## MATERIALS PROVIDED
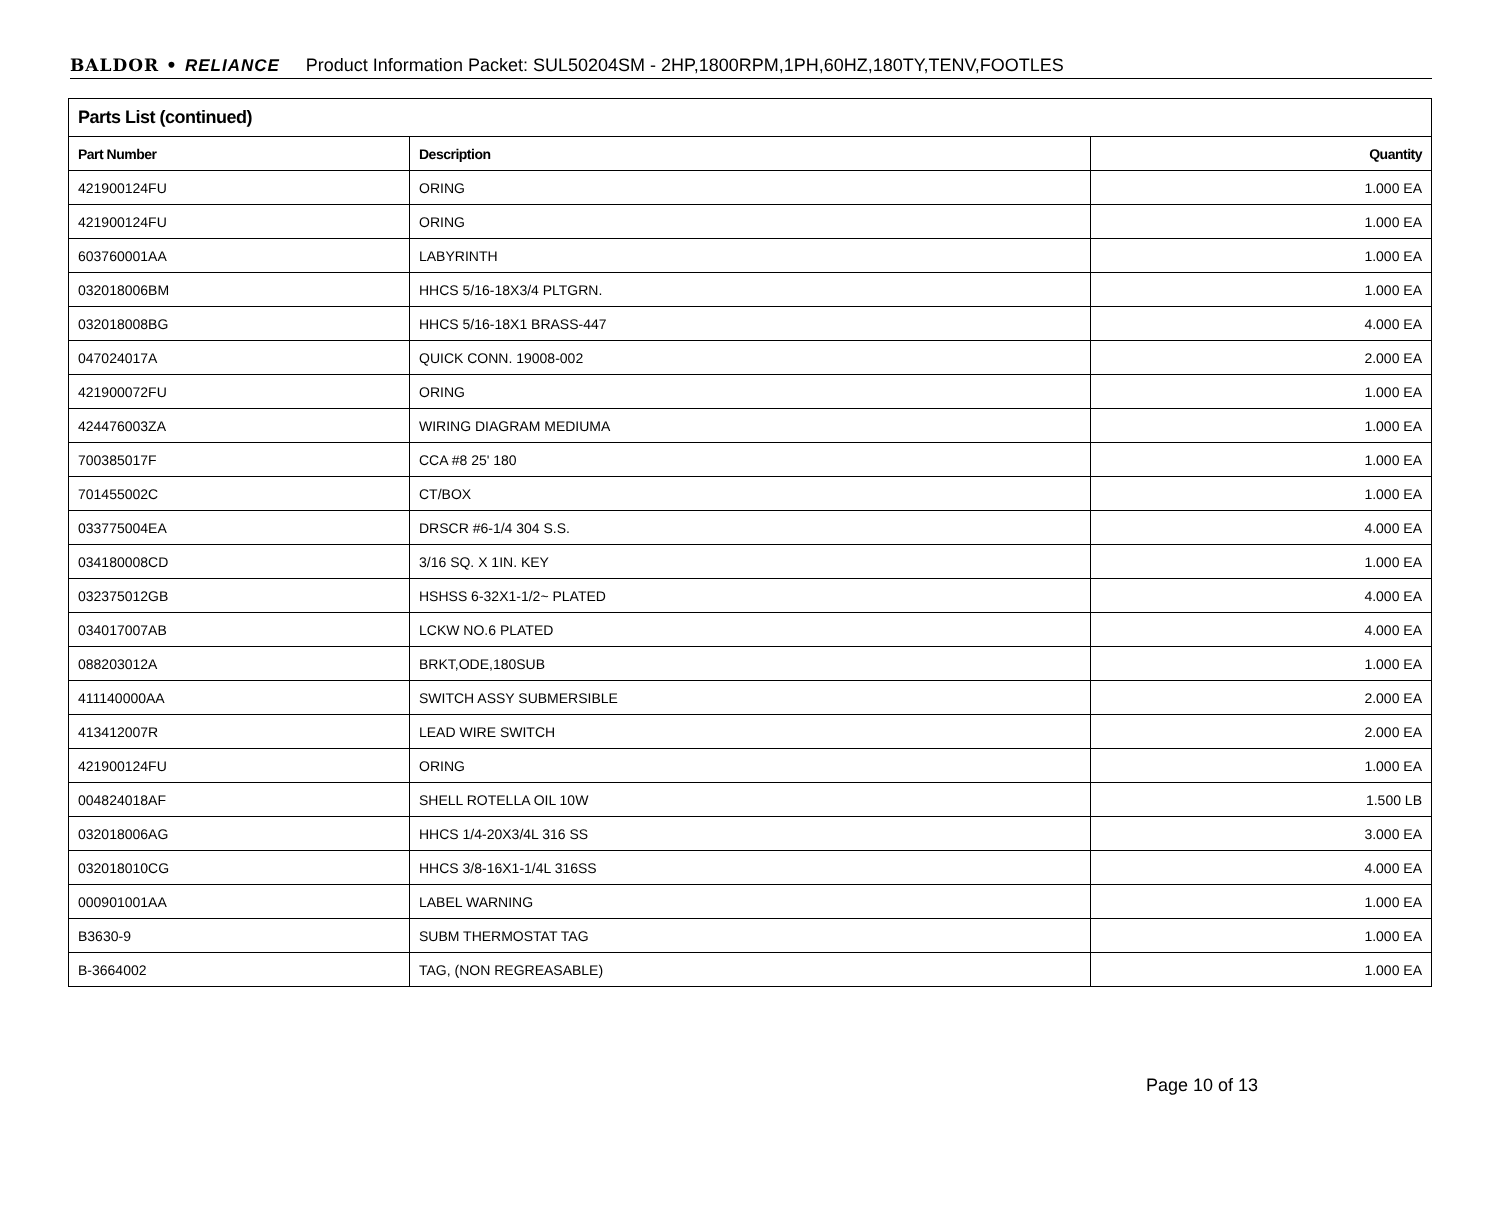BALDOR • RELIANCE Product Information Packet: SUL50204SM - 2HP,1800RPM,1PH,60HZ,180TY,TENV,FOOTLES
| Parts List (continued) | | |
| --- | --- | --- |
| Part Number | Description | Quantity |
| 421900124FU | ORING | 1.000 EA |
| 421900124FU | ORING | 1.000 EA |
| 603760001AA | LABYRINTH | 1.000 EA |
| 032018006BM | HHCS 5/16-18X3/4 PLTGRN. | 1.000 EA |
| 032018008BG | HHCS 5/16-18X1 BRASS-447 | 4.000 EA |
| 047024017A | QUICK CONN. 19008-002 | 2.000 EA |
| 421900072FU | ORING | 1.000 EA |
| 424476003ZA | WIRING DIAGRAM MEDIUMA | 1.000 EA |
| 700385017F | CCA #8 25' 180 | 1.000 EA |
| 701455002C | CT/BOX | 1.000 EA |
| 033775004EA | DRSCR #6-1/4 304 S.S. | 4.000 EA |
| 034180008CD | 3/16 SQ. X 1IN. KEY | 1.000 EA |
| 032375012GB | HSHSS 6-32X1-1/2~ PLATED | 4.000 EA |
| 034017007AB | LCKW NO.6 PLATED | 4.000 EA |
| 088203012A | BRKT,ODE,180SUB | 1.000 EA |
| 411140000AA | SWITCH ASSY SUBMERSIBLE | 2.000 EA |
| 413412007R | LEAD WIRE SWITCH | 2.000 EA |
| 421900124FU | ORING | 1.000 EA |
| 004824018AF | SHELL ROTELLA OIL 10W | 1.500 LB |
| 032018006AG | HHCS 1/4-20X3/4L 316 SS | 3.000 EA |
| 032018010CG | HHCS 3/8-16X1-1/4L 316SS | 4.000 EA |
| 000901001AA | LABEL WARNING | 1.000 EA |
| B3630-9 | SUBM THERMOSTAT TAG | 1.000 EA |
| B-3664002 | TAG, (NON REGREASABLE) | 1.000 EA |
Page 10 of 13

## AIM OF THE EXERCISE
Beginning with the line in which "6-32X1-1/2~ PLATED | 4.000 EA |" appears, set down each line through the last one in the listing, unchanged and with no extras.

## THE COMPLETED TASK
| 032375012GB | HSHSS 6-32X1-1/2~ PLATED | 4.000 EA |
| 034017007AB | LCKW NO.6 PLATED | 4.000 EA |
| 088203012A | BRKT,ODE,180SUB | 1.000 EA |
| 411140000AA | SWITCH ASSY SUBMERSIBLE | 2.000 EA |
| 413412007R | LEAD WIRE SWITCH | 2.000 EA |
| 421900124FU | ORING | 1.000 EA |
| 004824018AF | SHELL ROTELLA OIL 10W | 1.500 LB |
| 032018006AG | HHCS 1/4-20X3/4L 316 SS | 3.000 EA |
| 032018010CG | HHCS 3/8-16X1-1/4L 316SS | 4.000 EA |
| 000901001AA | LABEL WARNING | 1.000 EA |
| B3630-9 | SUBM THERMOSTAT TAG | 1.000 EA |
| B-3664002 | TAG, (NON REGREASABLE) | 1.000 EA |
Page 10 of 13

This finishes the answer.